§ **Dataset**:

--- START ---

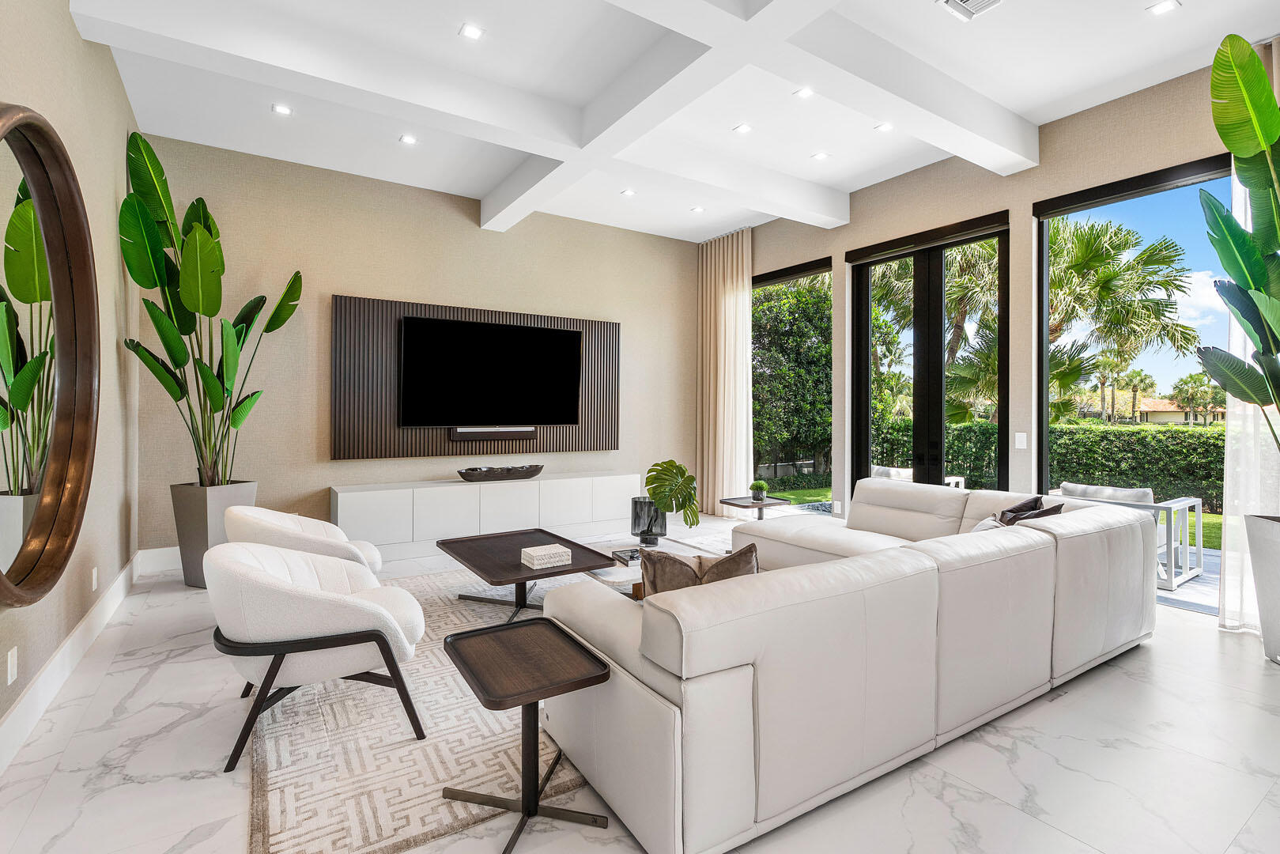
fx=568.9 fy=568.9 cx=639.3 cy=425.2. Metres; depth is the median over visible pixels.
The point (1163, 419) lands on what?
house
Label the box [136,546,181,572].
baseboard
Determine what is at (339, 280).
back wall
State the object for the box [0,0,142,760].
left wall
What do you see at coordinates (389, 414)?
slatted wall panel
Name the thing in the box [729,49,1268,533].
right wall
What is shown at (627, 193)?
recessed light
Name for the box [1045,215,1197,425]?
palm tree
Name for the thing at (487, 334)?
television
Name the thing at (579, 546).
coffee table
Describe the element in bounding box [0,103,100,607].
round mirror
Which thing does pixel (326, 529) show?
armchair
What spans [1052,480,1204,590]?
outdoor sofa
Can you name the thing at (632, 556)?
book
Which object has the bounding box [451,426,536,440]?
soundbar
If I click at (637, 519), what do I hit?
vase
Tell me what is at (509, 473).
decorative bowl
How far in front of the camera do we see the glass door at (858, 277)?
5.24 m
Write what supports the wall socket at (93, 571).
attached to the left wall at (71, 31)
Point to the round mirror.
(66, 449)
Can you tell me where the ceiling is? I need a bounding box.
[70,0,1279,242]
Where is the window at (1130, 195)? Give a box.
[1034,153,1234,531]
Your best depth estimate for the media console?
5.43 m
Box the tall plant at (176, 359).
[118,131,303,487]
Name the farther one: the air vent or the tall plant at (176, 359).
the tall plant at (176, 359)
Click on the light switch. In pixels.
(1017, 436)
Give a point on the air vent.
(970, 3)
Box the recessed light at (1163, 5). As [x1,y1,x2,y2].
[1146,0,1180,15]
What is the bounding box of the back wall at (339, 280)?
[135,133,698,555]
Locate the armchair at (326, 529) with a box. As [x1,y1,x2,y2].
[221,503,385,576]
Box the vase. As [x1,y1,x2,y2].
[630,497,668,545]
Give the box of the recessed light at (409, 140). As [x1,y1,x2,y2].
[399,133,418,144]
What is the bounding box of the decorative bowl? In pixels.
[456,463,544,481]
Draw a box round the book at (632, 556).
[609,546,643,564]
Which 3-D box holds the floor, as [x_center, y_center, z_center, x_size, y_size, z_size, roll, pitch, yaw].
[0.783,1.279,2.889,6.461,0.115,7.989,0,0,-33]
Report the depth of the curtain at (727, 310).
7.08 m
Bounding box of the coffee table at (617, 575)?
[588,536,727,596]
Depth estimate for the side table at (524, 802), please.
1.80 m
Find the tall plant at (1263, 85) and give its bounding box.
[1201,34,1279,445]
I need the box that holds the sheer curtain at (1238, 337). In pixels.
[1219,35,1279,629]
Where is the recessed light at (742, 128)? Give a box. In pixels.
[732,122,752,134]
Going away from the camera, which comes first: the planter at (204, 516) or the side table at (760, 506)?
the planter at (204, 516)
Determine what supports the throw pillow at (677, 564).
on the sectional sofa at (740, 780)
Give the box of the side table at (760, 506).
[716,495,789,520]
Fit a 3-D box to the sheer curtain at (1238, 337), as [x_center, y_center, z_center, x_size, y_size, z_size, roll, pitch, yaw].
[3.815,-0.552,3.127,0.124,3.552,0.917,0,0,-33]
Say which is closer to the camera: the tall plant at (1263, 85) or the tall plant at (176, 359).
the tall plant at (1263, 85)
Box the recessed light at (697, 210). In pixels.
[690,204,705,213]
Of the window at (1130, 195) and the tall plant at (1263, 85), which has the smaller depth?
the tall plant at (1263, 85)
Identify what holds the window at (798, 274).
in the right wall at (843, 245)
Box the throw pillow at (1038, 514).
[999,494,1064,525]
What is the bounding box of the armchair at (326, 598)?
[205,539,426,769]
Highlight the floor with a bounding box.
[0,511,1279,853]
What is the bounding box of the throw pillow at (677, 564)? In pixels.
[643,543,758,599]
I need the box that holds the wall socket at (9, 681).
[5,645,18,684]
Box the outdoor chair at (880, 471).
[868,464,963,489]
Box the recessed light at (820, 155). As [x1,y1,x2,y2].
[811,151,829,160]
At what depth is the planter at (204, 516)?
4.11 m
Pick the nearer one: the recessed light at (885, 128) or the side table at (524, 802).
the side table at (524, 802)
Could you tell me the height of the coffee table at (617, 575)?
0.356 m
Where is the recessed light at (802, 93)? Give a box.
[793,86,815,98]
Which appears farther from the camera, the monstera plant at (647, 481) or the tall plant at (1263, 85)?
the monstera plant at (647, 481)
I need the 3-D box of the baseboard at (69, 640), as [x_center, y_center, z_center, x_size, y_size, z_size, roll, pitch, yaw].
[-1.989,1.130,1.603,0.019,0.165,6.626,0,0,-33]
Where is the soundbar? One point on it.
(522, 432)
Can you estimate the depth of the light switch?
4.48 m
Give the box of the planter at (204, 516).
[169,479,257,587]
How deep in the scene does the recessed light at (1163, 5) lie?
3.07 m
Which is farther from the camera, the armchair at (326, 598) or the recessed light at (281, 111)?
the recessed light at (281, 111)
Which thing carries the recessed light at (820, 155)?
in the ceiling
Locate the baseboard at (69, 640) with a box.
[0,551,147,772]
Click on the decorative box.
(541, 551)
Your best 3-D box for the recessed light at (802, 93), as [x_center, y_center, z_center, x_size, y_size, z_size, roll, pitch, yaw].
[1.125,-2.275,3.880,0.121,0.009,0.123,0,0,-33]
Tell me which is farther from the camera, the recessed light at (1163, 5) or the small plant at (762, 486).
the small plant at (762, 486)
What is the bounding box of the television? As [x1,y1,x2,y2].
[398,313,583,427]
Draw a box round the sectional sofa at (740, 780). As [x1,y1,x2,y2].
[540,479,1156,853]
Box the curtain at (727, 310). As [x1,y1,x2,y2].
[695,228,753,513]
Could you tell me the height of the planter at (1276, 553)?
0.739 m
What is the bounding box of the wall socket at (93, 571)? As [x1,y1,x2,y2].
[90,566,98,590]
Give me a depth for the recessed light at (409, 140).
4.59 m
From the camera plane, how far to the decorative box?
3.40 m
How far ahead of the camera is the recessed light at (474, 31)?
3.29 m
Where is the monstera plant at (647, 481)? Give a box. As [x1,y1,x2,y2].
[643,459,700,527]
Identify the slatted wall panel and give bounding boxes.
[330,294,620,459]
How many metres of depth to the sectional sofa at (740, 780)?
1.96 m
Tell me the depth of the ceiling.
3.85 m
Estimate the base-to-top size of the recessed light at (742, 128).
0.010 m
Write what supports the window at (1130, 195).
in the right wall at (843, 245)
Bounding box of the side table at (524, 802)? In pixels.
[437,619,611,853]
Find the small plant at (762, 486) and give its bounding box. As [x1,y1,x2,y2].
[749,479,768,501]
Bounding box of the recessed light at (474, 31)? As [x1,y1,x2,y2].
[459,22,483,40]
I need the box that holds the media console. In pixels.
[330,470,639,559]
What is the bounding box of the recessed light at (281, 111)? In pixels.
[271,102,293,115]
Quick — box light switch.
[1014,432,1027,448]
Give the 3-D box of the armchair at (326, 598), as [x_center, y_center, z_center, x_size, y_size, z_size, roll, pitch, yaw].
[-1.355,0.863,2.436,0.795,0.719,0.815,0,0,-33]
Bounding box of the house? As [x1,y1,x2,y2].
[1119,394,1223,424]
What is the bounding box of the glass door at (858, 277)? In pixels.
[849,209,1010,502]
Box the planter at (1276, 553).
[1242,512,1279,663]
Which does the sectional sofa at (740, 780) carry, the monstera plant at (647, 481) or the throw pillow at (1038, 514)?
the throw pillow at (1038, 514)
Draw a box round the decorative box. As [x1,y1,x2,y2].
[519,543,572,568]
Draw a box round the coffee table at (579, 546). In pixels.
[436,528,619,621]
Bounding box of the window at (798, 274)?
[750,257,831,510]
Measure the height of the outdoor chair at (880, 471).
0.768 m
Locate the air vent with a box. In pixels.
[937,0,1004,21]
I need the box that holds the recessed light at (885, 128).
[874,121,893,132]
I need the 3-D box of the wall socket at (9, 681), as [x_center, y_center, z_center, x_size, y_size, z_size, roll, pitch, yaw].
[-2.290,0.874,2.076,0.009,0.118,0.074,0,0,-33]
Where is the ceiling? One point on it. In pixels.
(1028, 105)
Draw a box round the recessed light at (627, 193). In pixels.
[620,187,636,196]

--- END ---

§ **Task directions**:
Repeat exactly the lines from the line containing "Bounding box of the window at (798, 274)?" through the last line of the records above, including both, and nothing else.

§ **Result below**:
Bounding box of the window at (798, 274)?
[750,257,831,510]
Measure the height of the outdoor chair at (880, 471).
0.768 m
Locate the air vent with a box. In pixels.
[937,0,1004,21]
I need the box that holds the recessed light at (885, 128).
[874,121,893,132]
I need the 3-D box of the wall socket at (9, 681), as [x_center, y_center, z_center, x_size, y_size, z_size, roll, pitch, yaw].
[-2.290,0.874,2.076,0.009,0.118,0.074,0,0,-33]
Where is the ceiling? One point on it. In pixels.
(1028, 105)
Draw a box round the recessed light at (627, 193). In pixels.
[620,187,636,196]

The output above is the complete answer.